#### [Work task]
The copy you return should hold every record below word for word and no images.

*** Opening of Supplied records ***

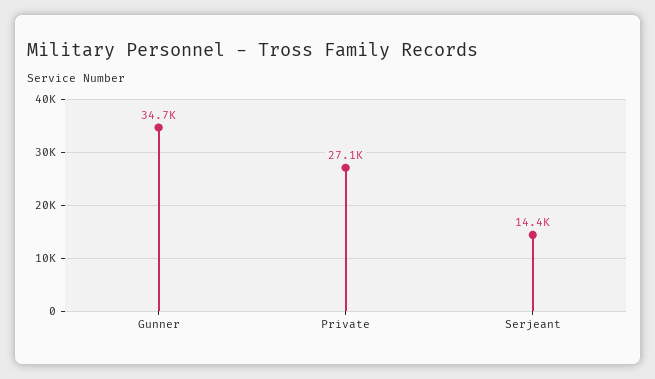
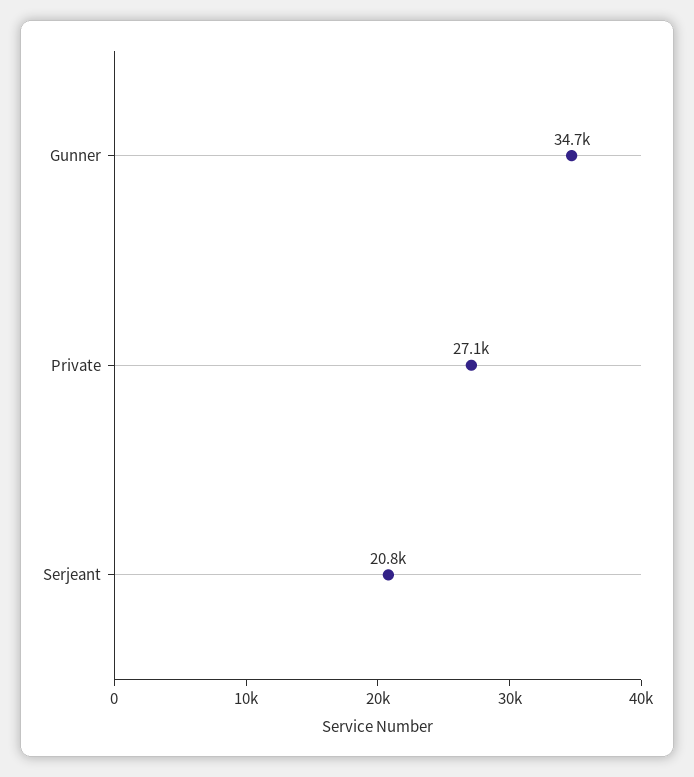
  {
    "Gunner": 34700,
    "Private": 27100,
-   "Serjeant": 14400
+   "Serjeant": 20800
  }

*** Close of Supplied records ***

#### [Reply]
  {
    "Gunner": 34700,
    "Private": 27100,
-   "Serjeant": 14400
+   "Serjeant": 20800
  }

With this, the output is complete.